Courtesy Thomas Tegge/Lawrence Livermore National Laboratory
Nuclear physicists have long suspected the existence of atoms far heavier than any yet discovered, but they lacked the technology needed to synthesize them. Now, a joint American-Russian team has found two new elements—numbers 113 and 115 on the periodic table—hinting at an impending breakthrough in creating novel forms of matter that will test our understanding of atomic behavior.
Ultra-heavy elements tend to disintegrate almost as soon as they are created. The two new ones, however, appear to be the first of a long-sought family of relatively long-lived atoms. “You’re getting to a region where it looks like there is enhanced stability,” says Joshua Patin of Lawrence Livermore National Laboratories in California, chief data analyst for the collaborative project. To find these elements he and colleagues at Livermore and Russia’s Joint Institute for Nuclear Research collided ions (charged atoms) with other, target atoms in a cyclotron, a machine that accelerates the nuclei to high speeds with a magnetic field. The researchers bombarded radioactive americium-243 with calclium-48, shooting one trillion calcium atoms per second at the americium target, hoping that occasionally the atoms would stick together to form something new. After running cyclotron day and night for a month, Patin and company produced four atoms each of the new elements, enough to study how they decay.

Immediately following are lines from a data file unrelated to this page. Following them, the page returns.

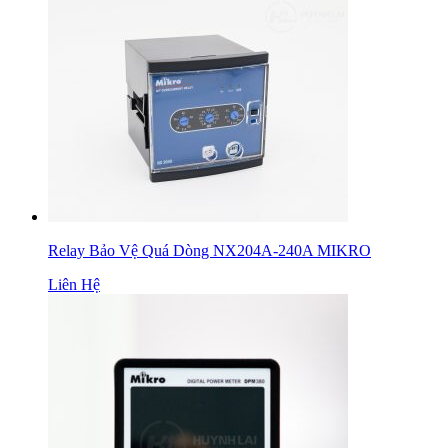
Relay Bảo Vệ Quá Dòng NX204A-240A MIKRO
Liên Hệ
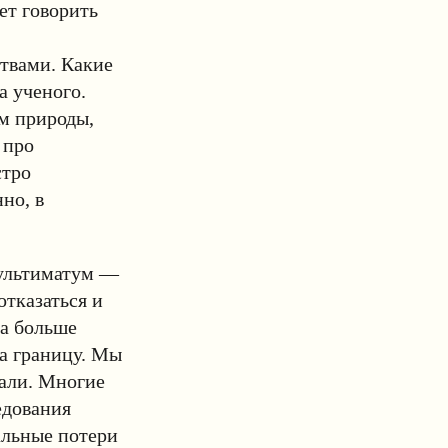
ет говорить
ствами. Какие
а ученого.
м природы,
 про
стро
но, в
 ультиматум —
отказаться и
да больше
а границу. Мы
гали. Многие
едования
альные потери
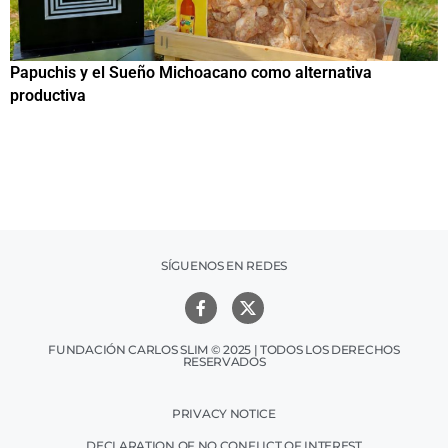
Papuchis y el Sueño Michoacano como alternativa
C
productiva
h
SÍGUENOS EN REDES
FUNDACIÓN CARLOS SLIM © 2025 | TODOS LOS DERECHOS
RESERVADOS
PRIVACY NOTICE
DECLARATION OF NO CONFLICT OF INTEREST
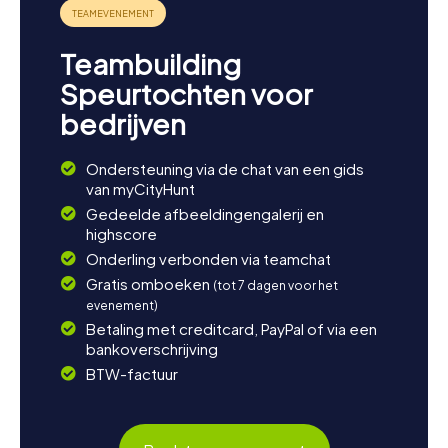
Teambuilding
Speurtochten voor
bedrijven
Ondersteuning via de chat van een gids
van myCityHunt
Gedeelde afbeeldingengalerij en
highscore
Onderling verbonden via teamchat
Gratis omboeken
(tot 7 dagen voor het
evenement)
Betaling met creditcard, PayPal of via een
bankoverschrijving
BTW-factuur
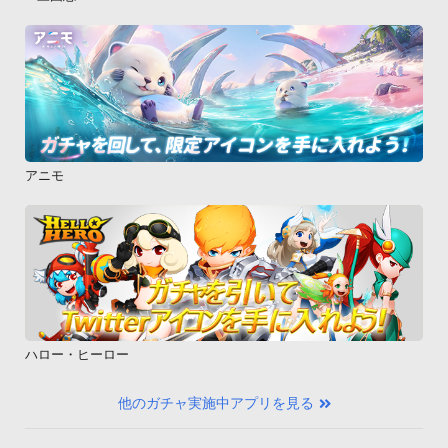
アニモ
ハロー・ヒーロー
他のガチャ実施中アプリを見る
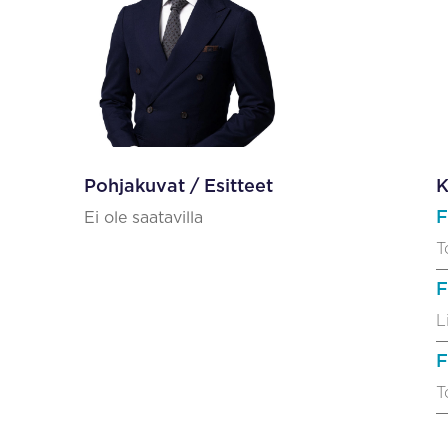
Pohjakuvat / Esitteet
K
F
Ei ole saatavilla
T
F
L
F
T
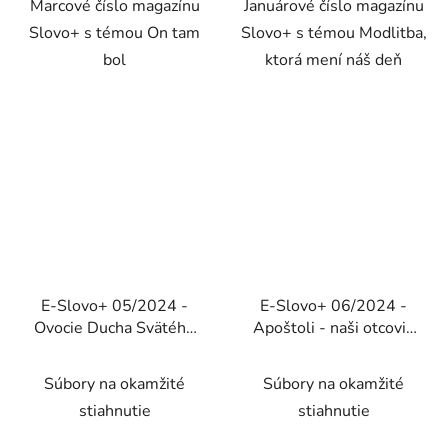
Marcové číslo magazínu
Januárové číslo magazínu
Slovo+ s témou On tam
Slovo+ s témou Modlitba,
bol
ktorá mení náš deň
E-Slovo+ 05/2024 -
E-Slovo+ 06/2024 -
Ovocie Ducha Svätého
Apoštoli - naši otcovia
(Elektronické vydanie)
biskupi (Elektronické
vydanie)
Súbory na okamžité
Súbory na okamžité
stiahnutie
stiahnutie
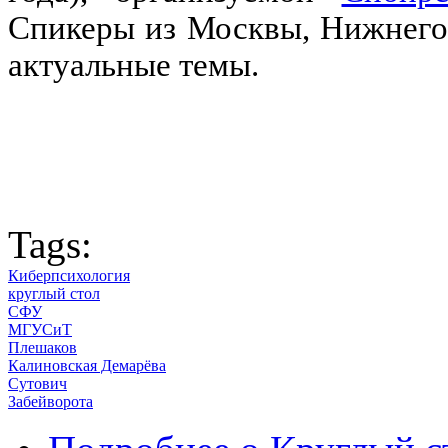
Спикеры из Москвы, Нижнего
актуальные темы.
Tags:
Киберпсихология
круглый стол
СФУ
МГУСиТ
Плешаков
Калиновская Демарёва
Сутович
Забейворота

Element 115 lives for 1/100,000th of a second before breaking down into element 113, which in turn decays after a little over a second. In the world of heavy elements those seemingly brief lifetimes are an eternity. This discovery confirms a long-held theory in nuclear physics that there is a region of enhanced stability at the margin of the periodic table. And for each new element that is discovered, there are potentially numerous undiscovered isotopes (different versions of the same element), some of which could be very stable. Next the team will shoot for elements 117 and 118. “You can consider this region of the chart as a puzzle,” says Patin. “We get pieces of the puzzle, but there are a lot of isotopes of recently discovered elements that have not been seen.”